* _Activity A_:
Rewrite the passage on Ehrenfest's theorem from "Position average" up to and including "in classical mechanics.", replacing "classical mechanics" with "Newtonian mechanics".
* _Activity B_:
List every distinct operator symbol marked with a hat in the passage on Ehrenfest's theorem.

* _Selected excerpt_:

━━━━━━━━━━━━━━━━━━━━

This is called Ehrenfest’s Theorem.

Suppose we have a system with Hamiltonian

\[\hat H = \frac{\hat p^2}{2m} + V(\hat x)\]

We need to figure some commutators first.

\[2m \left[ \hat x, \hat H \right] =\left[\hat x, \hat p^2\right] = \hat x \hat p\hat p - \hat p \hat p \hat x = \hat x \hat p \hat p -\hat p \hat x \hat p + \hat p \hat x \hat p - \hat p \hat p \hat x = \left[\hat x , \hat p\right]\hat p + \hat p \left[ \hat x,\hat p\right] = 2 i \hbar \hat p\]

\[\left[\hat p, \hat H\right] = \left[\hat p, V(\hat x) \right] = \left[\hat p, \sum_0^\infty \frac{V^{(n)}}{n!}\hat x^n\right] =\cdots =-i\hbar V'(\hat x)\]

Position average

\[\begin{split}\frac{\d }{\d t} \left< \hat x \right> & = \frac{1}{i\hbar} \bra{\psi(t)} \left[ \hat x, \hat H \right]\ket{\psi(t)} \\ & = \frac{\left< \hat p \right>}{m}\end{split}\]We are familiar with this in classical mechanics.

Momentum average

\[\begin{split}\frac{\d}{\d t} \left<\hat p\right> & = \frac{1}{i\hbar} \bra{\psi(t)} \left[\hat p, \hat H\right] \ket{\psi(t)} \\ & = \frac{1}{i\hbar} \bra{\psi(t)} (-i\hbar V'(\hat x)) \ket{\psi(t)} \\ & = -\left< V'(\hat x) \right>\end{split}\]In classical mechanics, the derivative of potential is force. And the result is just like Newton’s 2n Law except the right hand side is not exactly like a force which should be \(-\frac{\d}{\d x} \left< V(\hat x) \right>\).

Suppose the potential area is fairly small and distributed around some coordinate \(x_0=\left< \hat x \right>\), we can do Taylor expansion around \(x_0\).

\[\begin{split}< V(\hat x)> & = V(x_0) + V'(x_0) < (x - x_0)> + V''(x_0)<(x-x_0)^2> /2 + \cdots \\
& = V(x_0) + 0 + V''(x_0) (\Delta x)^2 + \cdots\end{split}\]

If the uncertainty is small enough, every term except the first one becomes small. So to the lowest order, average of potential is approximately the potential at \(x_0\).

━━━━━━━━━━━━━━━━━━━━

* _Data provided_:
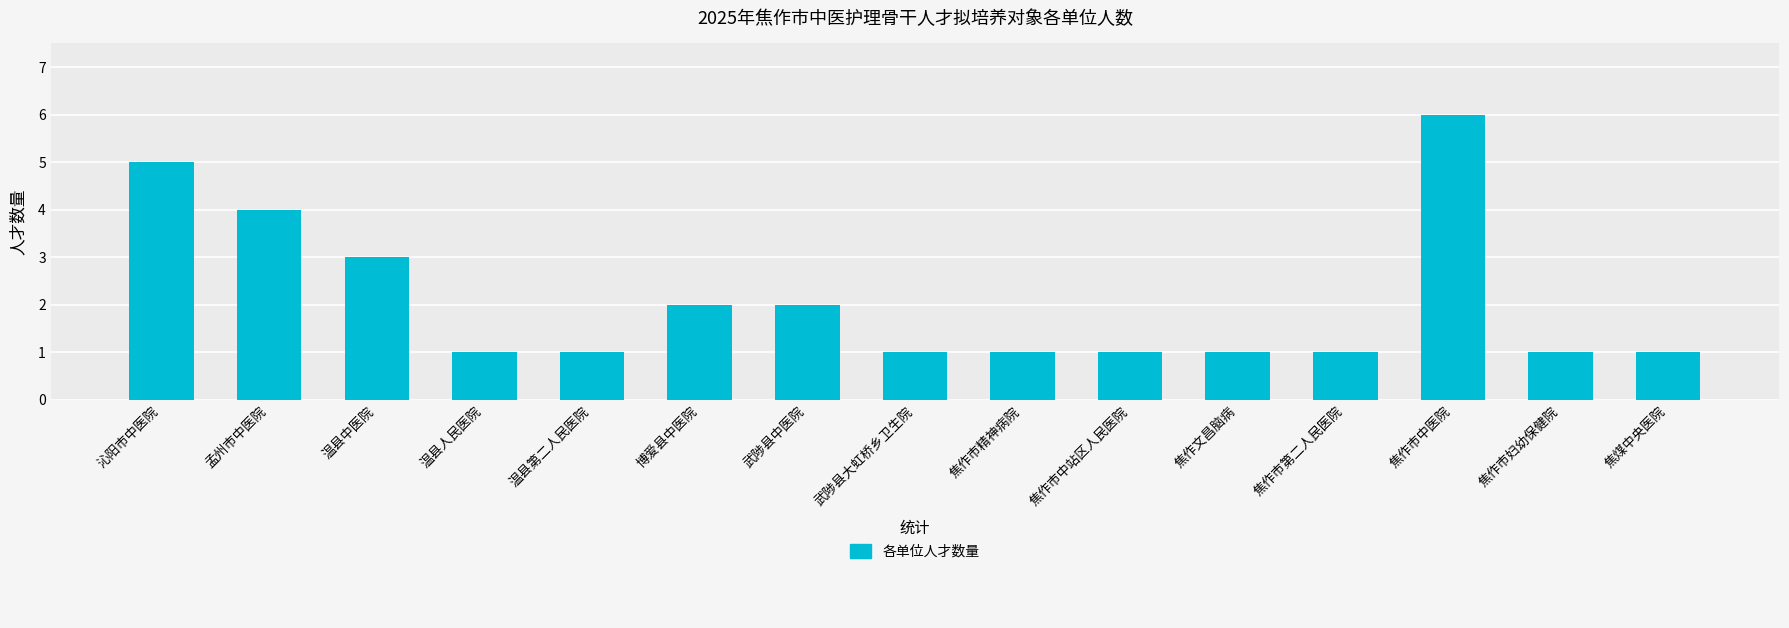

The value at 焦作市妇幼保健院 is 1. True or false?

True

━━━━━━━━━━━━━━━━━━━━

* _Answer area A_:
Position average

\[\begin{split}\frac{\d }{\d t} \left< \hat x \right> & = \frac{1}{i\hbar} \bra{\psi(t)} \left[ \hat x, \hat H \right]\ket{\psi(t)} \\ & = \frac{\left< \hat p \right>}{m}\end{split}\]We are familiar with this in Newtonian mechanics.

* _Answer area B_:
x̂, p̂, Ĥ